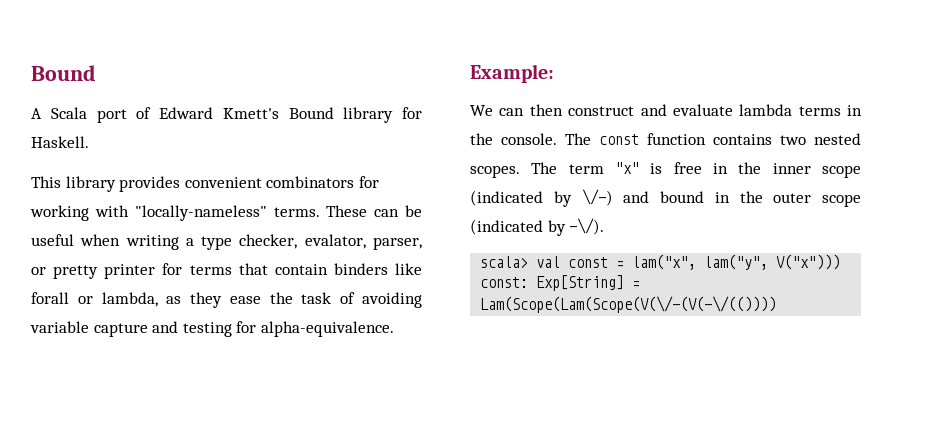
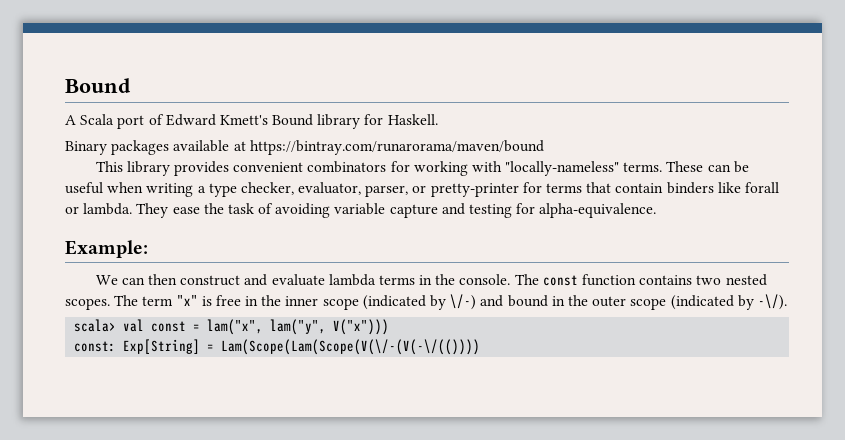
(89, 142) none -> [65,140,544,155] // Binary packages available at https://bintray.com/runarorama/maven/bound
[304,234,366,249] evalator, -> [298,182,362,195] evaluator,
[53,264,156,279] pretty printer -> [430,183,519,197] pretty-printer
[101,292,223,308] lambda, as they -> [83,203,169,218] lambda. They

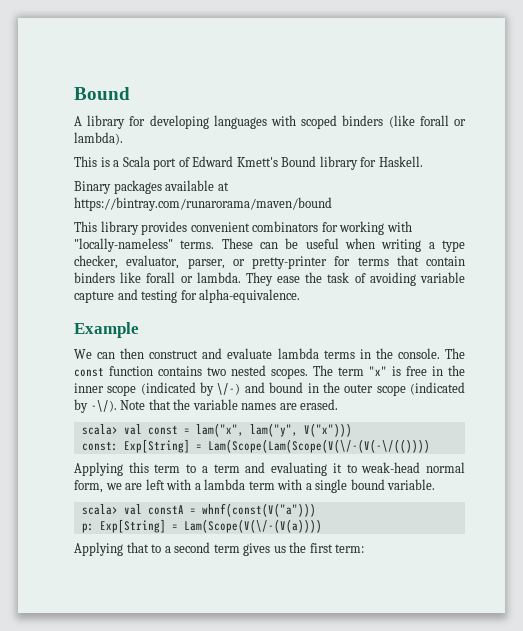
(76, 120) none -> [87,115,466,129] [74,132,123,145] [74,156,120,167] library for developing languages with scoped binders (like forall or lambda). // This is a
[65,240,148,258] Example: -> [74,322,139,338] Example
(787, 302) none -> [120,399,339,410] Note that the variable names are erased.
(481, 347) none -> [74,462,465,476] [74,479,436,493] [81,503,316,517] [81,519,322,533] [74,542,365,556] // Applying this term to a term and evaluating it to weak-head normal form, we are left with a lambda term with a single bound variable. // scala> val constA = whnf(const(V("a"))) // p: Exp[String] = Lam(Scope(V(\/-(V(a)))) // Applying that to a second term gives us the first term:

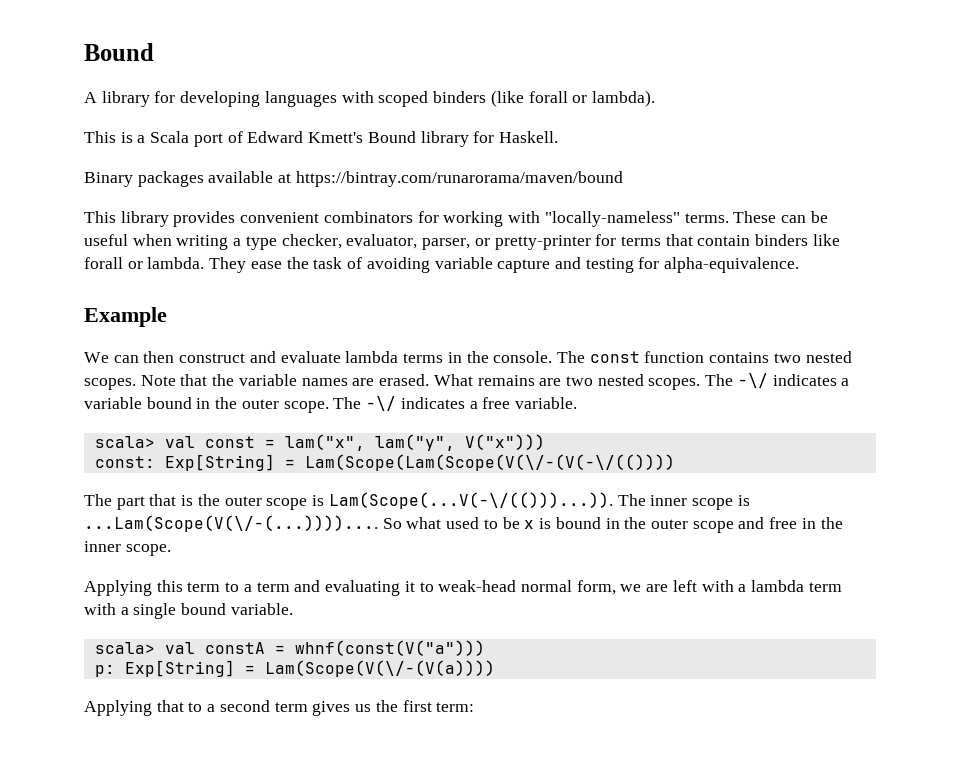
[313,365,465,376] [74,382,466,396] [74,399,117,413] The term "x" is free in the inner scope (indicated by \/-) and bound in the outer scope (indicated by -\/). -> (136, 384) none
(339, 404) none -> [433,373,850,390] [84,396,577,413] What remains are two nested scopes. The -\/ indicates a variable bound in the outer scope. The -\/ indicates a free variable.
(430, 446) none -> [84,492,750,510] [84,515,843,533] [84,541,171,556] // The part that is the outer scope is Lam(Scope(...V(-\/(()))...)). The inner scope is ...Lam(Scope(V(\/-(...)))).... So what used to be x is bound in the outer scope and free in the inner scope.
++++++++++
How to complete this task: The copy should begin at the line containing "(481, 347) none" and end at the last line of the data above; please restate those lines word for word without the pictures.

Task answer:
(481, 347) none -> [74,462,465,476] [74,479,436,493] [81,503,316,517] [81,519,322,533] [74,542,365,556] // Applying this term to a term and evaluating it to weak-head normal form, we are left with a lambda term with a single bound variable. // scala> val constA = whnf(const(V("a"))) // p: Exp[String] = Lam(Scope(V(\/-(V(a)))) // Applying that to a second term gives us the first term:

[313,365,465,376] [74,382,466,396] [74,399,117,413] The term "x" is free in the inner scope (indicated by \/-) and bound in the outer scope (indicated by -\/). -> (136, 384) none
(339, 404) none -> [433,373,850,390] [84,396,577,413] What remains are two nested scopes. The -\/ indicates a variable bound in the outer scope. The -\/ indicates a free variable.
(430, 446) none -> [84,492,750,510] [84,515,843,533] [84,541,171,556] // The part that is the outer scope is Lam(Scope(...V(-\/(()))...)). The inner scope is ...Lam(Scope(V(\/-(...)))).... So what used to be x is bound in the outer scope and free in the inner scope.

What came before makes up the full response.